Martin, wie sie ihn bei sich mit Vornamen nannte, war ein Mann von Mitte vierzig, davon hatte er einen Teil hinter Gittern verbracht; er war groß, gut gebaut, kräftig und gesund, mit einem regelmäßigen nichtssagenden runden Gesicht, einer, der Bücher aller möglichen Richtungen bestellte, um mit ihr gelegentlich darüber zu diskutieren, etwa über Raskolnikow, den klassischen Kriminalroman, ein Buch, auf das sie übrigens erst durch ihn aufmerksam gemacht worden war; ein Mann, der sich in zwei Sprachkursen der Anstalt eingeschrieben hatte, der ein Tagebuch mit genauen Eintragungen seines Tageslaufes führte, vom täglichen Krafttraining über philosophische Betrachtungen bis zu den reuevollen Ergüssen, wenn von seinem verfehlten Leben die Rede war, der Bitte um Verzeihung und dergleichen; all das war im Tagebuch ziemlich druckreif festgehalten wie ein Psychogramm; er hatte sie bereitwillig darin lesen lassen, um mit ihr darüber zu sprechen.

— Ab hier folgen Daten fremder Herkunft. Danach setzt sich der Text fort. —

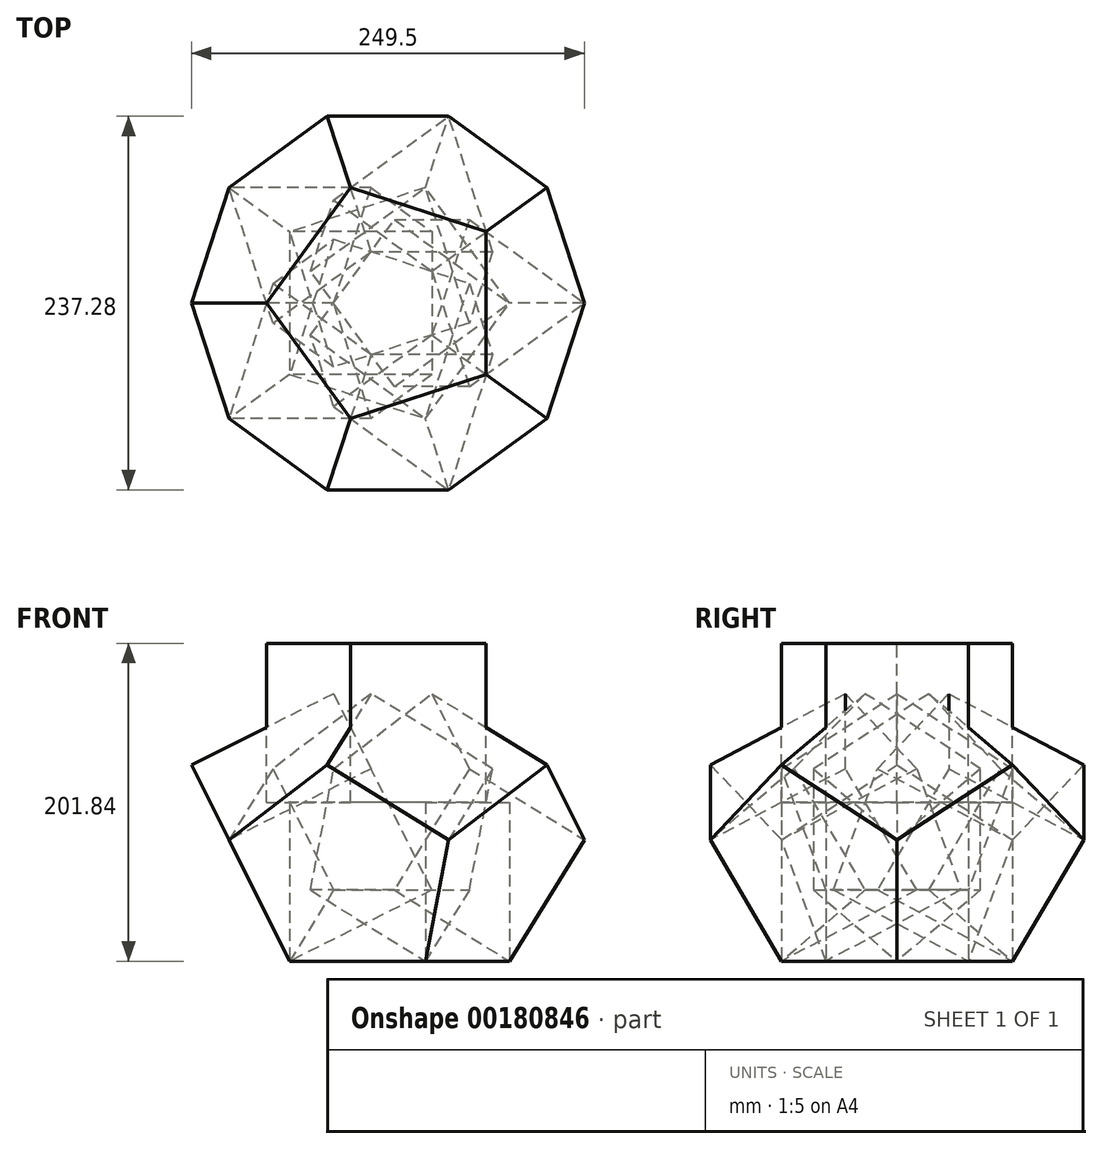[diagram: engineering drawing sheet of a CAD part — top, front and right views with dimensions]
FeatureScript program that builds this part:
annotation { "Feature Type Name" : "Feature", "Feature Type Description" : "" }
export const myFeature = defineFeature(function(context is Context, id is Id, definition is map)
    precondition{}
    {
        {
            var Q0;
            Q0=qCreatedBy(makeId("Front.planeOp"),FACE);
            var sketch = newSketch(context, id + "F0", { "sketchPlane" : qUnion([Q0])});
            skLineSegment(sketch, "E0", {"start": v(-77.1, 100.92) * mm, "end": v(62.37, 100.92) * mm});
            skLineSegment(sketch, "E1", {"start": v(-77.1, 100.92) * mm, "end": v(77.1, -100.92) * mm, "construction": true});
            skLineSegment(sketch, "E2", {"start": v(77.1, -100.92) * mm, "end": v(-62.37, -100.92) * mm});
            skLineSegment(sketch, "E3", {"start": v(62.37, 100.92) * mm, "end": v(124.75, -23.82) * mm});
            skLineSegment(sketch, "E4", {"start": v(124.75, -23.82) * mm, "end": v(77.1, -100.92) * mm});
            skLineSegment(sketch, "E5", {"start": v(-62.37, -100.92) * mm, "end": v(-124.75, 23.82) * mm});
            skLineSegment(sketch, "E6", {"start": v(-77.1, 100.92) * mm, "end": v(-124.75, 23.82) * mm});
            skCircle(sketch, "E7", {"center": v(0, 0) * mm, "radius": 77.1 * mm, "construction": true});
            skLineSegment(sketch, "E8", {"start": v(-77.1, 0) * mm, "end": v(-23.82, 73.32) * mm, "construction": true});
            skLineSegment(sketch, "E9", {"start": v(-23.82, 73.32) * mm, "end": v(62.37, 45.32) * mm, "construction": true});
            skLineSegment(sketch, "E10", {"start": v(62.37, 45.32) * mm, "end": v(62.37, -45.32) * mm, "construction": true});
            skLineSegment(sketch, "E11", {"start": v(62.37, -45.32) * mm, "end": v(-23.82, -73.32) * mm, "construction": true});
            skLineSegment(sketch, "E12", {"start": v(-23.82, -73.32) * mm, "end": v(-77.1, 0) * mm, "construction": true});
            skLineSegment(sketch, "E13", {"start": v(-77.1, 0) * mm, "end": v(62.37, 0) * mm, "construction": true});
            skLineSegment(sketch, "E14", {"start": v(-124.75, 23.82) * mm, "end": v(124.75, -23.82) * mm, "construction": true});
            skSolve(sketch);
        }
        {
            var Q0;
            Q0=sQuery(id+"F0.wireOp",VERTEX,"E5.start");
            var Q1;
            Q1=qCreatedBy(makeId("Top.planeOp"),FACE);
            cPlane(context, id + "F1", {"entities" : qUnion([Q0, Q1]), "cplaneType" : CPlaneType.PLANE_POINT, "offset" : 25.4 * mm, "width" : 152.4 * mm, "height" : 152.4 * mm});
        }
        {
            var Q0;
            Q0=qCreatedBy(id+"F1.planeOp",FACE);
            var sketch = newSketch(context, id + "F2", { "sketchPlane" : qUnion([Q0])});
            skCircle(sketch, "E15", {"center": v(0, 0) * mm, "radius": 77.1 * mm, "construction": true});
            skLineSegment(sketch, "E16", {"start": v(77.1, 0) * mm, "end": v(23.82, 73.32) * mm});
            skLineSegment(sketch, "E17", {"start": v(23.82, 73.32) * mm, "end": v(-62.37, 45.32) * mm});
            skLineSegment(sketch, "E18", {"start": v(-62.37, 45.32) * mm, "end": v(-62.37, -45.32) * mm});
            skLineSegment(sketch, "E19", {"start": v(-62.37, -45.32) * mm, "end": v(23.82, -73.32) * mm});
            skLineSegment(sketch, "E20", {"start": v(23.82, -73.32) * mm, "end": v(77.1, 0) * mm});
            skSolve(sketch);
        }
        {
            var Q0;
            Q0 = qSketchRegion(id + "F2", true);
            var Q1;
            Q1=qCreatedBy(makeId("Top.planeOp"),FACE);
            extrude(context, id + "F3", {"entities" : qUnion([Q0]), "endBound" : BoundingType.UP_TO_SURFACE, "endBoundEntityFace" : qUnion([Q1]), "depth" : 61.98 * mm});
        }
        {
            var Q0;
            Q0=sQuery(id+"F0.wireOp",VERTEX,"E7.center");
            var Q1;
            Q1=makeQuery(id+"F3.opExtrude","CAP_VERTEX",VERTEX,{"disambiguationData":[OSD([sQuery(id+"F2.wireOp",EDGE,"E17"),sQuery(id+"F2.wireOp",EDGE,"E18")])],"isStart":true});
            var Q2;
            Q2=makeQuery(id+"F3.opExtrude","CAP_VERTEX",VERTEX,{"disambiguationData":[OSD([sQuery(id+"F2.wireOp",EDGE,"E18"),sQuery(id+"F2.wireOp",EDGE,"E19")])],"isStart":true});
            cPlane(context, id + "F4", {"entities" : qUnion([Q0, Q1, Q2]), "cplaneType" : CPlaneType.THREE_POINT, "offset" : 25.4 * mm, "width" : 152.4 * mm, "height" : 152.4 * mm});
        }
        {
            var Q0;
            Q0=makeQuery(id+"F3.opExtrude","SWEPT_BODY",BODY,{"disambiguationData":[OSD([sQuery(id+"F2.wireOp",EDGE,"E16"),sQuery(id+"F2.wireOp",EDGE,"E17"),sQuery(id+"F2.wireOp",EDGE,"E18"),sQuery(id+"F2.wireOp",EDGE,"E19"),sQuery(id+"F2.wireOp",EDGE,"E20")])]});
            var Q1;
            Q1=qCreatedBy(id+"F4.planeOp",FACE);
            mirror(context, id + "F5", {"entities" : qUnion([Q0]), "mirrorPlane" : qUnion([Q1])});
        }
        {
            var Q0;
            Q0=qCreatedBy(makeId("Front.planeOp"),FACE);
            var sketch = newSketch(context, id + "F6", { "sketchPlane" : qUnion([Q0])});
            skLineSegment(sketch, "E21", {"start": v(0, 101.02) * mm, "end": v(0, 0) * mm, "construction": true});
            skSolve(sketch);
        }
        {
            var Q0;
            Q0=makeQuery(id+"F5.opPattern","COPY",BODY,{"derivedFrom":makeQuery(id+"F3.opExtrude","SWEPT_BODY",BODY,{"disambiguationData":[OSD([sQuery(id+"F2.wireOp",EDGE,"E16"),sQuery(id+"F2.wireOp",EDGE,"E17"),sQuery(id+"F2.wireOp",EDGE,"E18"),sQuery(id+"F2.wireOp",EDGE,"E19"),sQuery(id+"F2.wireOp",EDGE,"E20")])]}),"instanceName":"1"});
            var Q1;
            Q1=sQuery(id+"F6.wireOp",EDGE,"E21");
            circularPattern(context, id + "F7", {"entities" : qUnion([Q0]), "axis" : qUnion([Q1]), "angle" : 72 * degree, "instanceCount" : 5});
        }
        {
            var Q0;
            Q0=makeQuery(id+"F3.opExtrude","SWEPT_BODY",BODY,{"disambiguationData":[OSD([sQuery(id+"F2.wireOp",EDGE,"E16"),sQuery(id+"F2.wireOp",EDGE,"E17"),sQuery(id+"F2.wireOp",EDGE,"E18"),sQuery(id+"F2.wireOp",EDGE,"E19"),sQuery(id+"F2.wireOp",EDGE,"E20")])]});
            var Q1;
            Q1=qCreatedBy(makeId("Top.planeOp"),FACE);
            mirror(context, id + "F8", {"entities" : qUnion([Q0]), "mirrorPlane" : qUnion([Q1])});
        }
        {
            var Q0;
            Q0=makeQuery(id+"F8.opPattern","COPY",BODY,{"derivedFrom":makeQuery(id+"F3.opExtrude","SWEPT_BODY",BODY,{"disambiguationData":[OSD([sQuery(id+"F2.wireOp",EDGE,"E16"),sQuery(id+"F2.wireOp",EDGE,"E17"),sQuery(id+"F2.wireOp",EDGE,"E18"),sQuery(id+"F2.wireOp",EDGE,"E19"),sQuery(id+"F2.wireOp",EDGE,"E20")])]}),"instanceName":"1"});
            var Q1;
            Q1=sQuery(id+"F6.wireOp",EDGE,"E21");
            transform(context, id + "F9", {"entities" : qUnion([Q0]), "transformType" : TransformType.ROTATION, "transformAxis" : qUnion([Q1]), "angle" : 36 * degree, "makeCopy" : false});
        }
    });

Er war auch heute wie immer sauber und gepflegt, und sie mußte sich erneut vor Augen halten, daß dieser äußerlich völlig normale Zeitgenosse seine dritte Haftstrafe verbüßte, zwei davon vorzeitig beendet, mit Glück durch Straferlaß wegen tadelloser Führung, ehe er endlich im dritten Anlauf in den Vollzug kam, das heißt, seine Richter hatten die Strafe vorsorglich heruntergesetzt, beeindruckt von dieser Persönlichkeit, um ihm den Weg nach draußen über die Maßregel offen zu halten.